* [Task instructions]:
1. According to the Lisa Salvi interview, what is the median firm's current level of assets under management?
2. Write out the passage of the Lisa Salvi interview between "Our team’s vision" and "running their businesses.", inclusive.

━━━━━ Excerpt

Lisa Salvi is a member of the Advisor Services leadership team and is responsible for Schwab’s Business Consulting and Education offer. Her team develops and manages programs and one-on-one consulting engagements designed to help independent advisors make lasting and significant improvements within their firms by focusing on key business, technology, and cybersecurity issues. Salvi’s team leads the annual RIA Benchmarking Study, the Compensation Study, and programs that support the development of advisor talent through executive education and student initiatives. They also provide insights and tools that help the Advisor Services sales and support teams deliver outstanding client service to independent advisors.
Salvi has more than 16 years of experience working with fee-based advisors. During her 11 years at Schwab, she has held several positions, including Chief of Staff to Bernie Clark, head of Advisor Services. Salvi holds a bachelor’s degree from the University of California, Los Angeles, and the Series 7 and 24 licenses.
I spoke with Lisa at the Schwab IMPACT® conference on October 29.
What is the role of the Business Consulting and Education team? How do you work with advisors?
Our team’s vision is to help advisors make significant and lasting improvements within their firms on the things that matter to them. Through our consulting work, we help them on topics like developing a strategic business plan, growth strategies, creating a referral culture, transitions, cybersecurity and technology. We have a new program launching that will help them redesign a workflow within their firm using some design theory. Often a big topic is how to supercharge growth, but we also want to help advisors with day-to-day aspects of running their businesses.
What are Schwab’s “Guiding Principles for Advisory Firm Success” and why did Schwab create those principles?
When we look at our Benchmarking data, we see that the median firm five years ago sat at about $350 million in assets under management, and today they've grown at about 11% and they're sitting at $587 million. But then there's a subset of firms at the top 20% of growth that are growing at a 16% rate. That $350 million firm has now grown to over $700 million. They've more than doubled in size. They've probably hired five or six people within just a five-year period. They're just growing at incredible rates.

━━━━━━━━━━
━━━━━ Data listing

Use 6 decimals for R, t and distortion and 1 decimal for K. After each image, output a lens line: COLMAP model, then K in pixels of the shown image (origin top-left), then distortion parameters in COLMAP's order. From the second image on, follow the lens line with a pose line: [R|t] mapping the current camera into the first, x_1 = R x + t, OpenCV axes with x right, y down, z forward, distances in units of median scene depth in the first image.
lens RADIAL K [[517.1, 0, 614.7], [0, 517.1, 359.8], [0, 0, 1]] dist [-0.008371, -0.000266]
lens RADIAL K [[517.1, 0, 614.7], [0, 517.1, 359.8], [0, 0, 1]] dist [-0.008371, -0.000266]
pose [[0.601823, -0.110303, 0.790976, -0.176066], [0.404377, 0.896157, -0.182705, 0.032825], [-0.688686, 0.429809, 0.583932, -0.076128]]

━━━━━━━━━━
━━━━━ Data listing

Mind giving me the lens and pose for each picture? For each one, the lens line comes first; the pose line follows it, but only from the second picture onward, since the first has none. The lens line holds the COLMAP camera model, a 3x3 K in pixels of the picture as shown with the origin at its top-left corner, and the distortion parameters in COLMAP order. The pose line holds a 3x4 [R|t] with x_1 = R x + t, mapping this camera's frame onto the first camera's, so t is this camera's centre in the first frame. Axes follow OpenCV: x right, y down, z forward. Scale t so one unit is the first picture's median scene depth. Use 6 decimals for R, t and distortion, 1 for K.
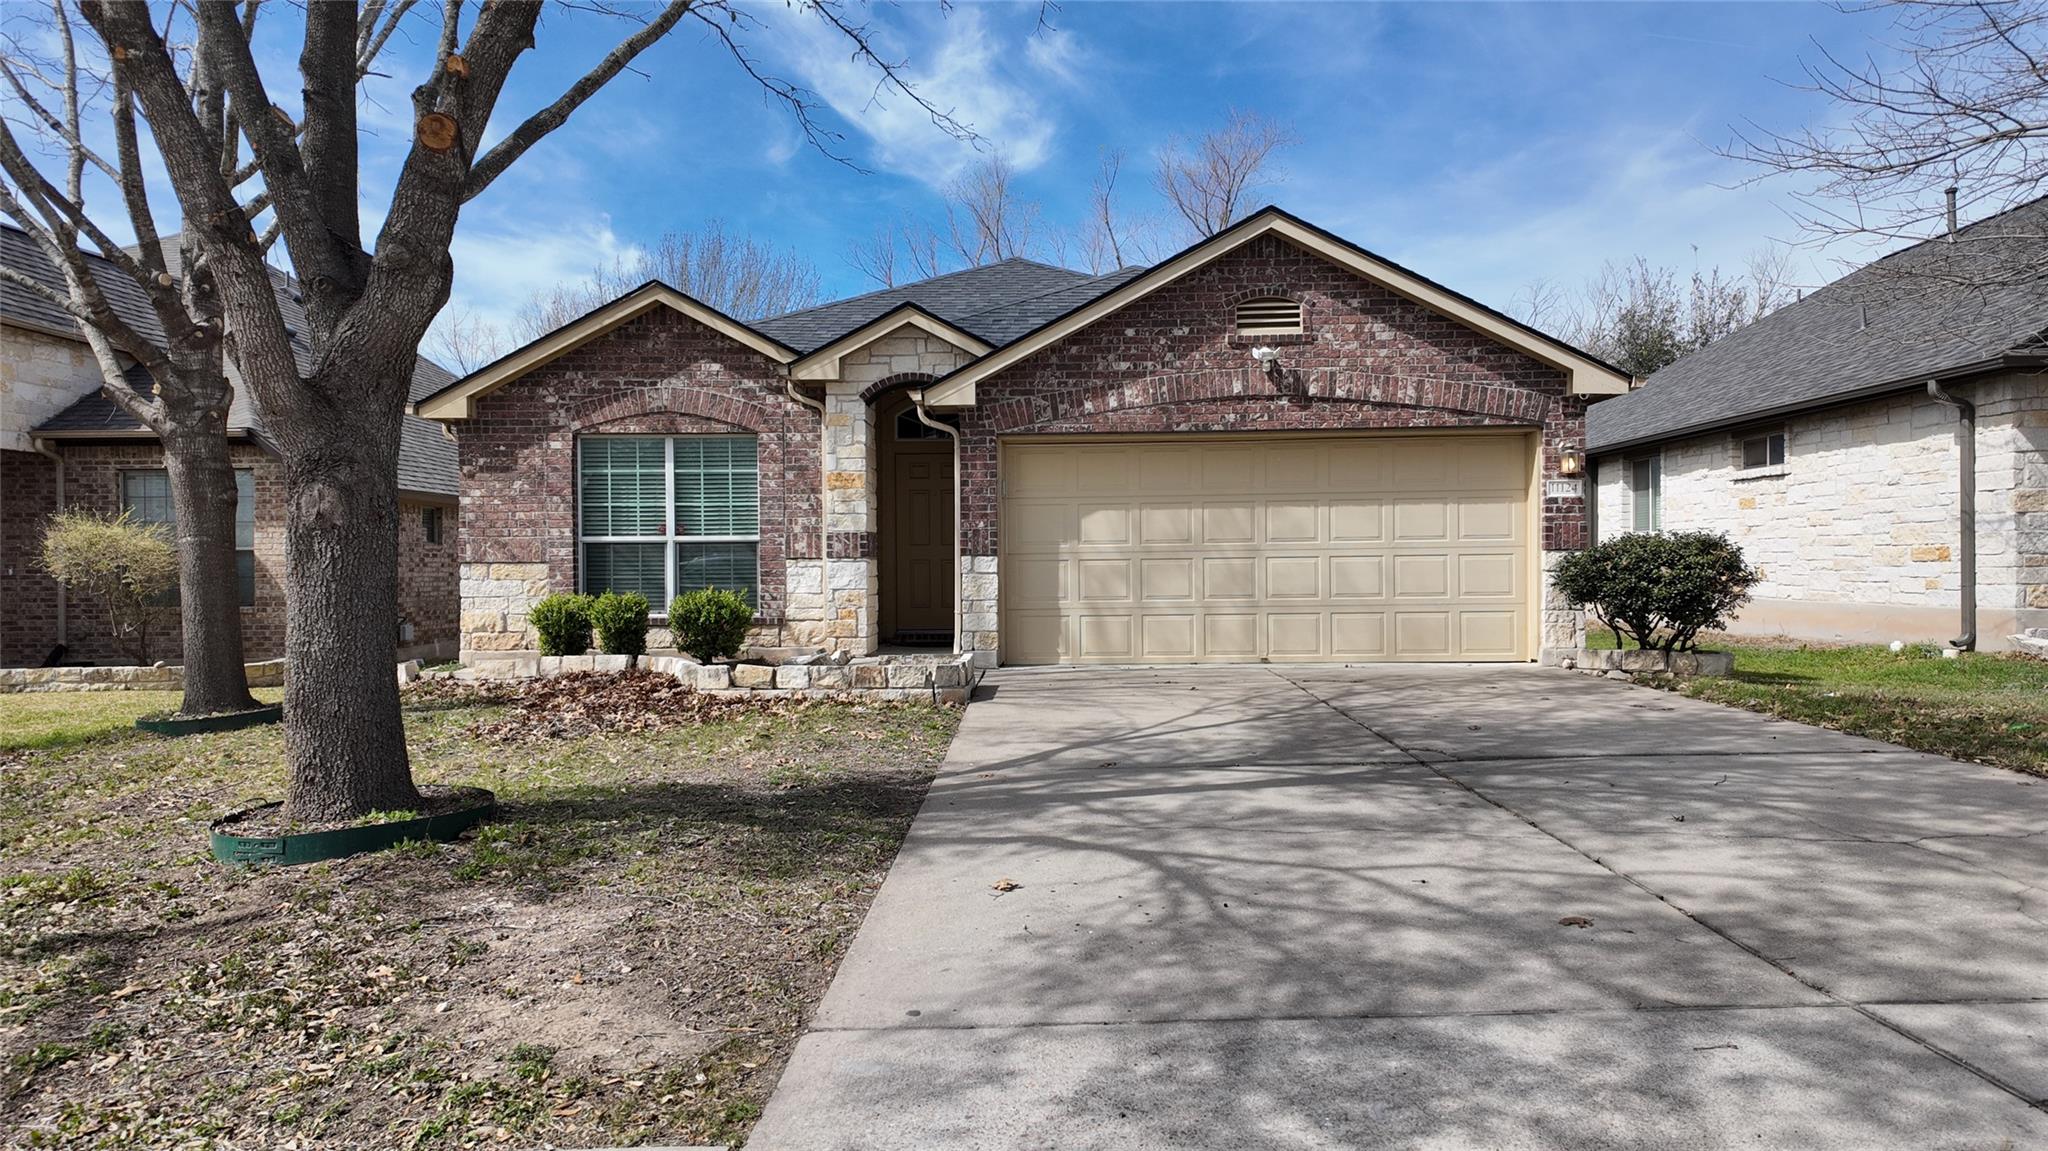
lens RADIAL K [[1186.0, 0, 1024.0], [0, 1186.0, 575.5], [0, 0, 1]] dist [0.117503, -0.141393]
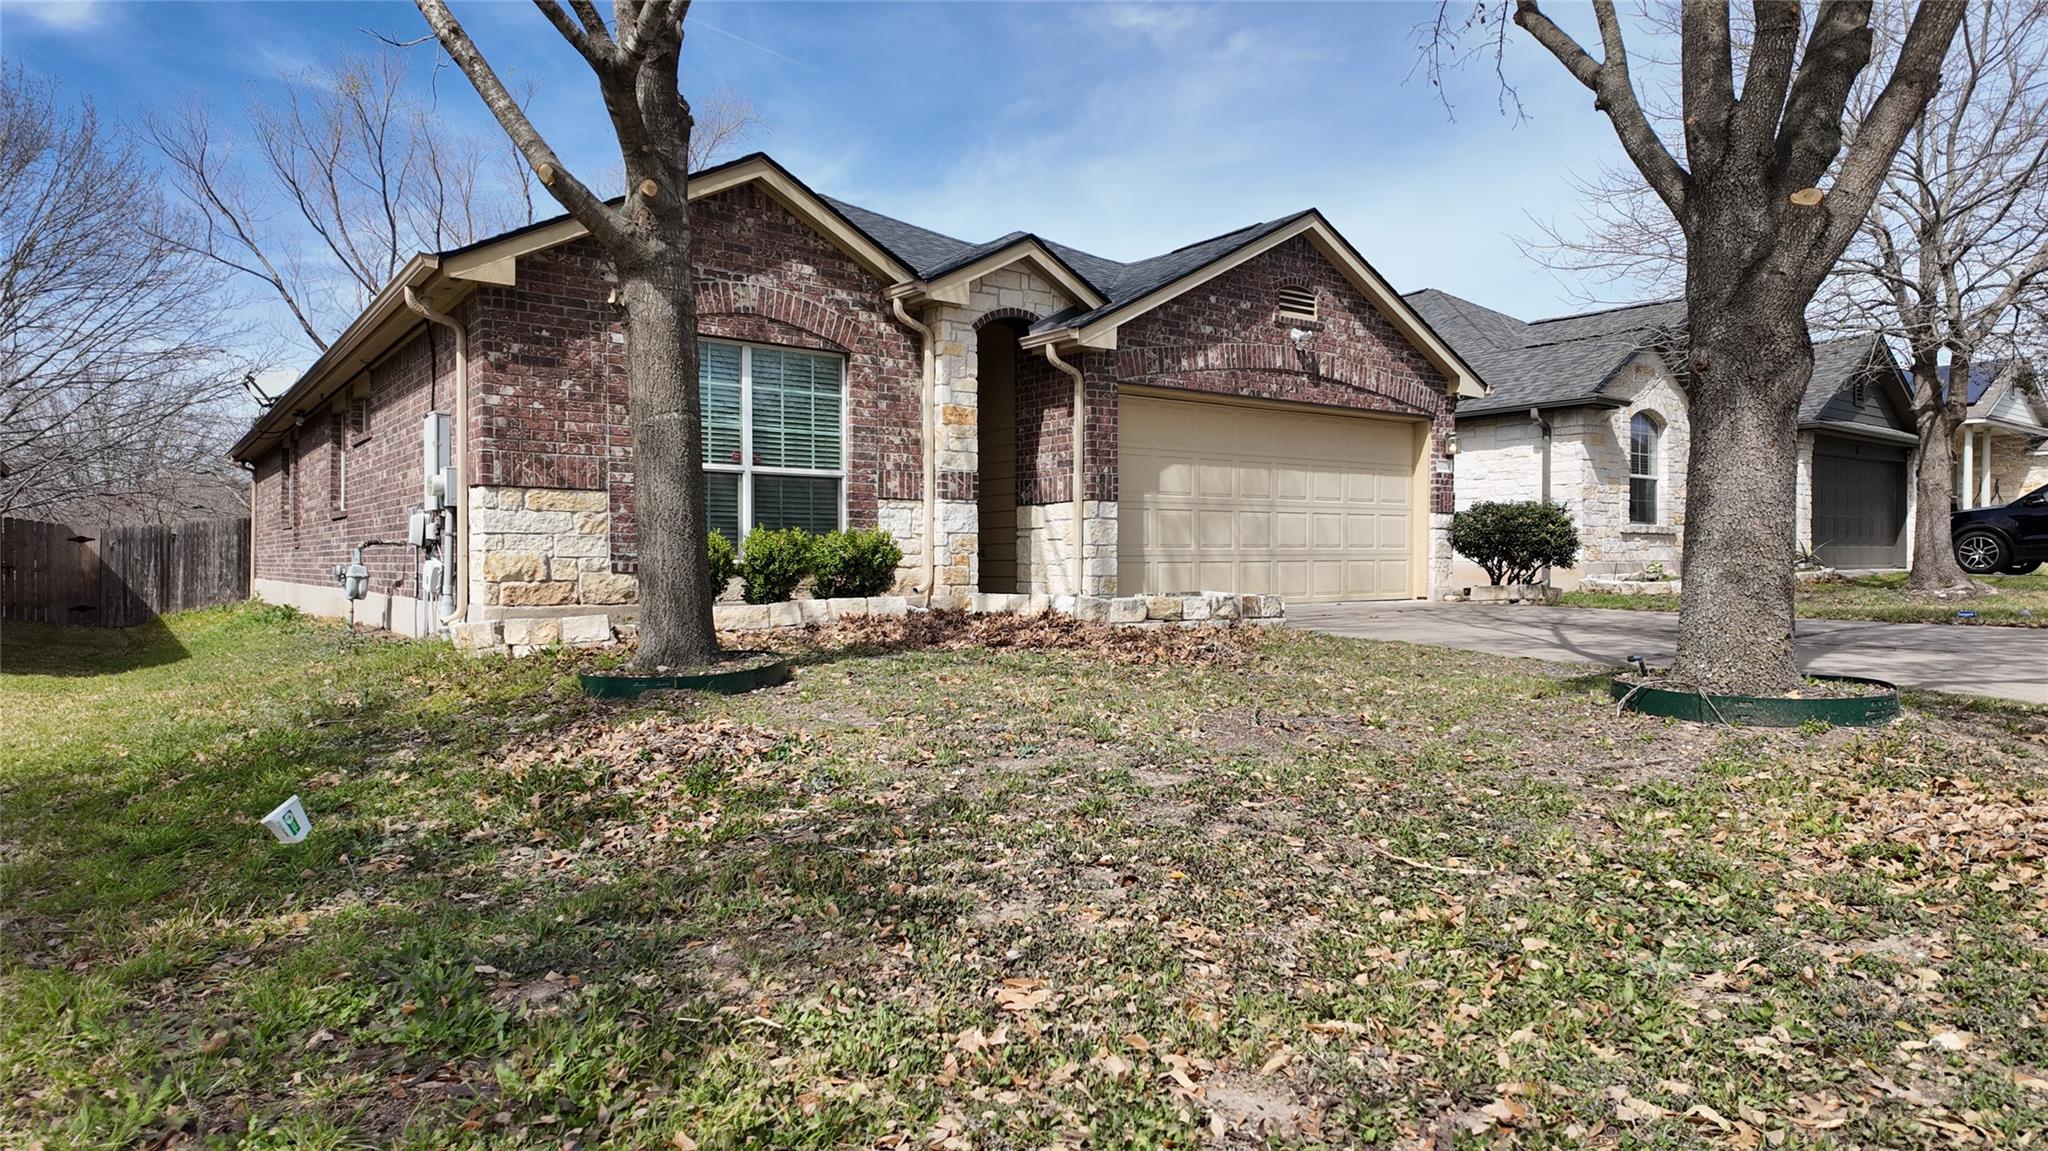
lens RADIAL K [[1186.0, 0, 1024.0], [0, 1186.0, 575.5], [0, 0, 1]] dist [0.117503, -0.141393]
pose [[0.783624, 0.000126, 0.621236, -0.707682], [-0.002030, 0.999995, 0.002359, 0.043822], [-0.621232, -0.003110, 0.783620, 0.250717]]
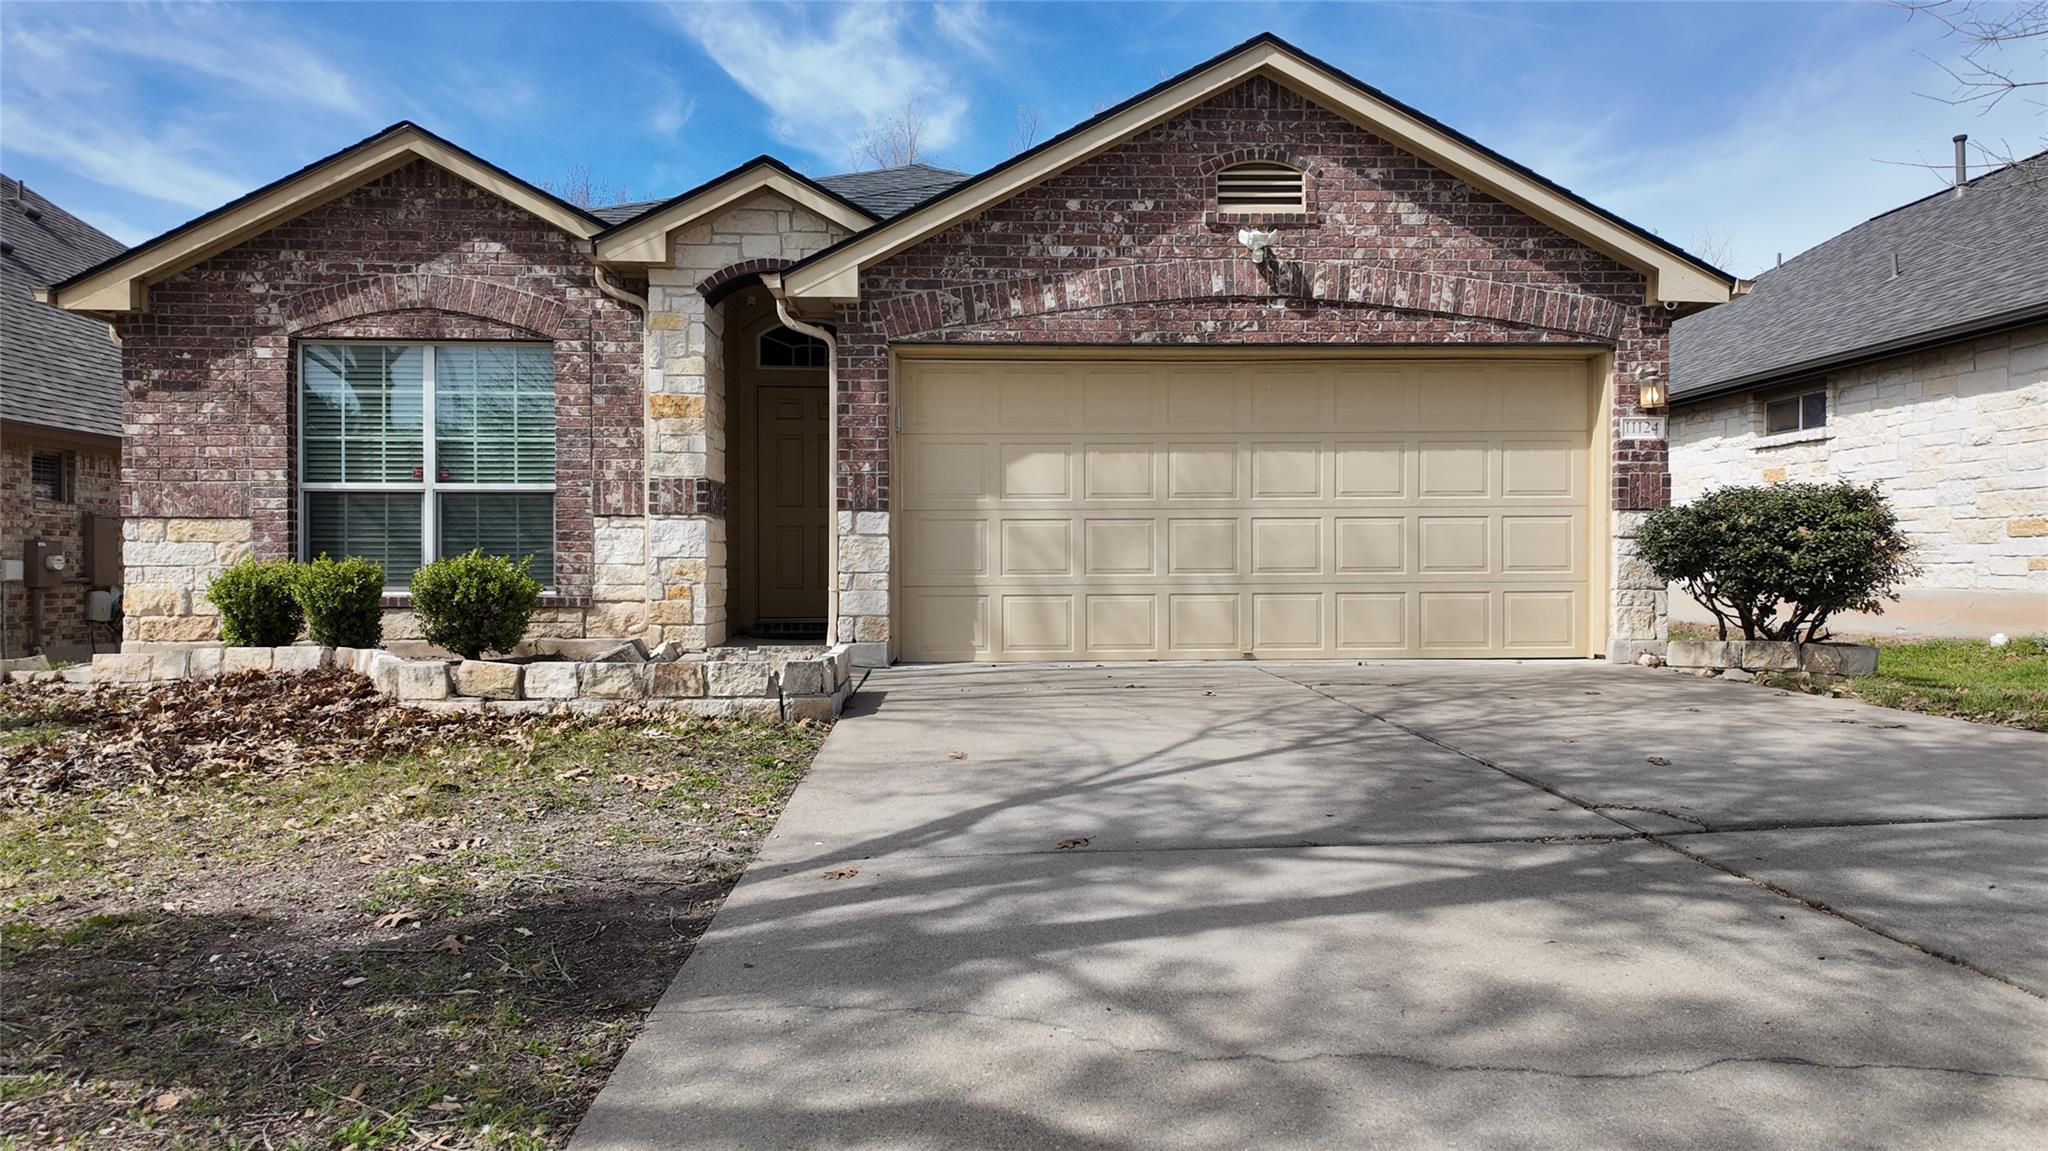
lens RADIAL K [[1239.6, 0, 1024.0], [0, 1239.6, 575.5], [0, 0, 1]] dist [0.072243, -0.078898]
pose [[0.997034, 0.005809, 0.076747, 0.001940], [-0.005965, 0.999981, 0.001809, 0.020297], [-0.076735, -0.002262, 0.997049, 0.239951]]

━━━━━━━━━━
━━━━━ Data listing

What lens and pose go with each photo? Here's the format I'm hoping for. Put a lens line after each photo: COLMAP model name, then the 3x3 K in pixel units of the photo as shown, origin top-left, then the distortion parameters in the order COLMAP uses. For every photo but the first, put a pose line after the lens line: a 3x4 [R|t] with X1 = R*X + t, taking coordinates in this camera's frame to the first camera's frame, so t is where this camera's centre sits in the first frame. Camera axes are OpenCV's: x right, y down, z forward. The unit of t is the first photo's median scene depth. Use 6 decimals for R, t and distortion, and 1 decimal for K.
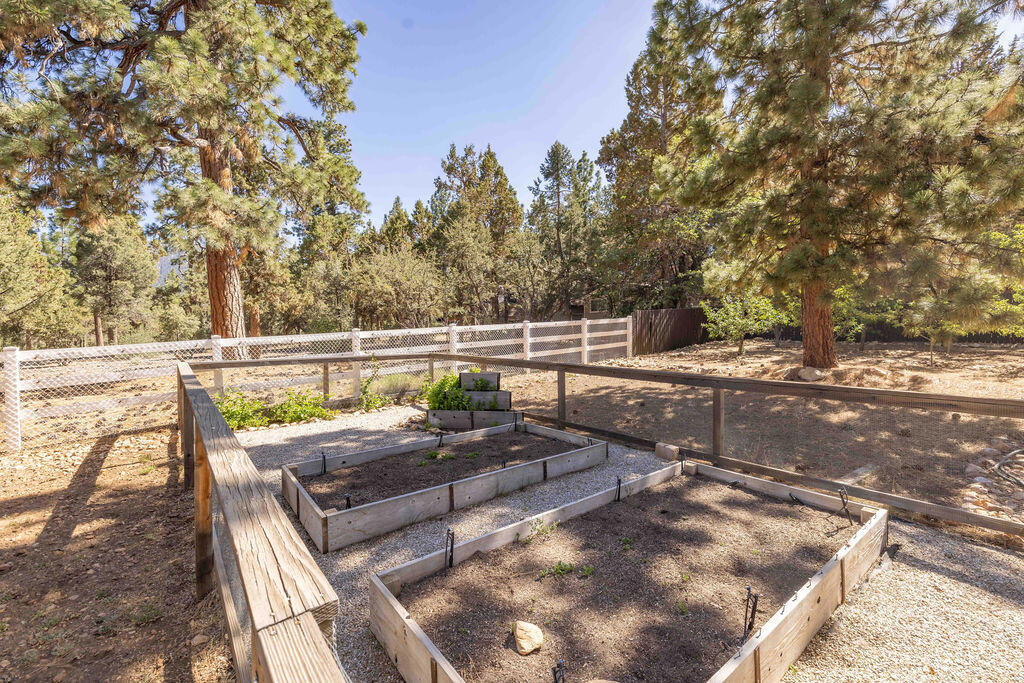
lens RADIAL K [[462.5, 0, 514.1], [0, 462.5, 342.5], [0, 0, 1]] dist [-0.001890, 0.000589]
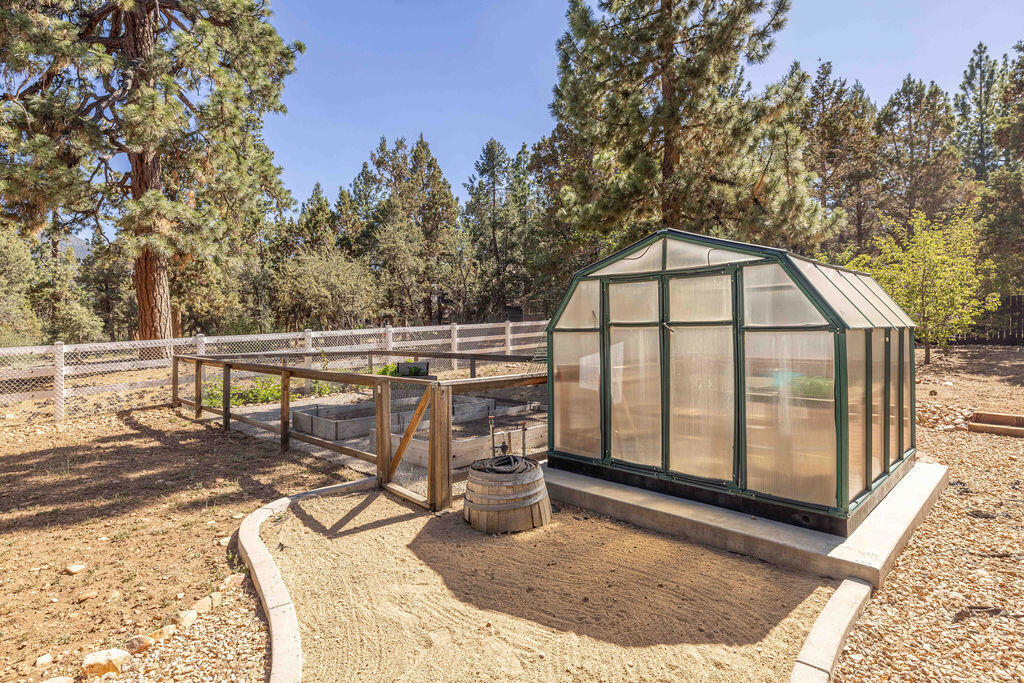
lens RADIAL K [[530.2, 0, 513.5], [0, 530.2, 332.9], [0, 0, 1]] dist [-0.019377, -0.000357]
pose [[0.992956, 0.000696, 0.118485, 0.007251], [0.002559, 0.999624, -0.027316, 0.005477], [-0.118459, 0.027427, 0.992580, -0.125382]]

━━━━━━━━━━

* [Task solutions]:
1. About $587 million.

2.
Our team’s vision is to help advisors make significant and lasting improvements within their firms on the things that matter to them. Through our consulting work, we help them on topics like developing a strategic business plan, growth strategies, creating a referral culture, transitions, cybersecurity and technology. We have a new program launching that will help them redesign a workflow within their firm using some design theory. Often a big topic is how to supercharge growth, but we also want to help advisors with day-to-day aspects of running their businesses.